In the Gospel today, we hear of how our Lord fed the five thousand, and did so in a miraculous way, by multiplying a very small and finite resource, to create something that was capable of sustaining far more than what it should have been able to. He took a very few fish and loaves of bread, basic earthly sustenance suitable for perhaps a few persons if they were frugal and manifested it in such a way as to sustain a multitude. This was in some respects a foretelling of what was to come, for He was to give us a gift of sustenance that no one could possibly have imagined at that point.

Our human form needs food and drink in order to survive and to remain strong, we take in the nourishment that this world provides to feed our physical bodies, yet this is only half the equation. Our selves are more than physical beings, we are also beings of spirit, and our spiritual selves require a nourishment that can only come from our Lord Jesus Christ. We need to receive his body and blood in order to have that life within us, a life in the spirit. Our Lord was very explicit about this, so much so, that many of his original followers could not handle the message – “If you do not eat my flesh, and drink my blood, you do not have life within you”. This plain language in a rather graphic manner, especially if you consider the specific language used in the original Greek. This was a message to us that would be of the utmost importance to a proper understanding of the Eucharist but would also be a difficult message for us to understand even to this day. When we receive what appears to be the bread and the wine in the Eucharist we celebrate each Sunday, it is far more than what Melchizedek could provide Abram. What we receive now in the appearance of bread and wine, is the actual body and blood of Christ, so that we may indeed have life within us. This was instituted by Jesus himself at the last supper and was commanded that it be continued by His disciples. To this day, through the unbroken apostolic succession that is unique to the Catholic Church, we continue to celebrate the Eucharist as He commanded, with the full understanding, that just as He said – we are consuming his flesh and blood, so that we have the true body and blood of Christ in its divinity within ourselves, and so are in as close a physical as well as spiritual union as is possible in this life with our Lord. With His body within us, we are strengthened to take on the spiritual challenges that we are faced with.
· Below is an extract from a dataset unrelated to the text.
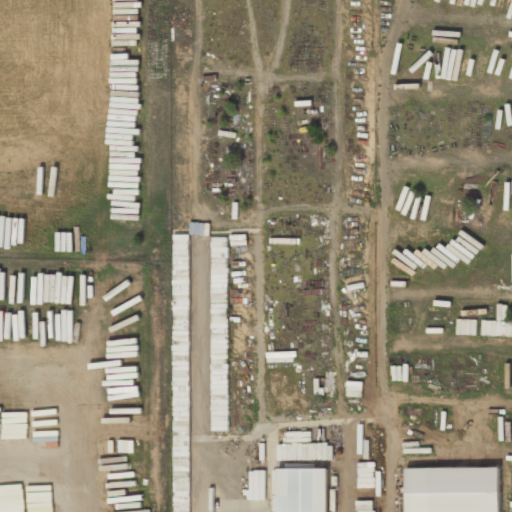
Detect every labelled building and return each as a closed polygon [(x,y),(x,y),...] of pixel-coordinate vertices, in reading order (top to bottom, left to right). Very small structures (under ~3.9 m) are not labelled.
[(189,234),(174,234),(173,296),(183,296),(183,303),(188,303),(189,234)] [(211,431),(228,431),(229,237),(212,237),(211,431)] [(278,459),(333,460),(333,444),(278,443),(278,459)] [(499,511),(499,467),(406,468),(406,511),(499,511)] [(328,511),(328,468),(277,468),(277,511),(328,511)]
I think that this is perhaps more important now than it ever has been because we are constantly challenged by a world that wants to negate, and trivialize God, as Creator, Redeemer, and Savior. It is world that seeks its own ends, and leaves no room for our Lord, it pushes Him out at every turn, and tries to indoctrinate as many as possible into this way of thinking. It is only through the Eucharist that we will have the strength to push back against this, and to maintain our footing upon the rock that is our Church foundation. We could not hope to go out and to work or play for very long without taking in nourishment, and these are comparatively trivial undertakings compared to the battle of maintaining our spiritual selves against the onslaught of worldly influence that we are exposed to each day. We need to take our Lord at His word, and to truly recognize the need we have for the spiritual food that can only come from His most holy body and blood.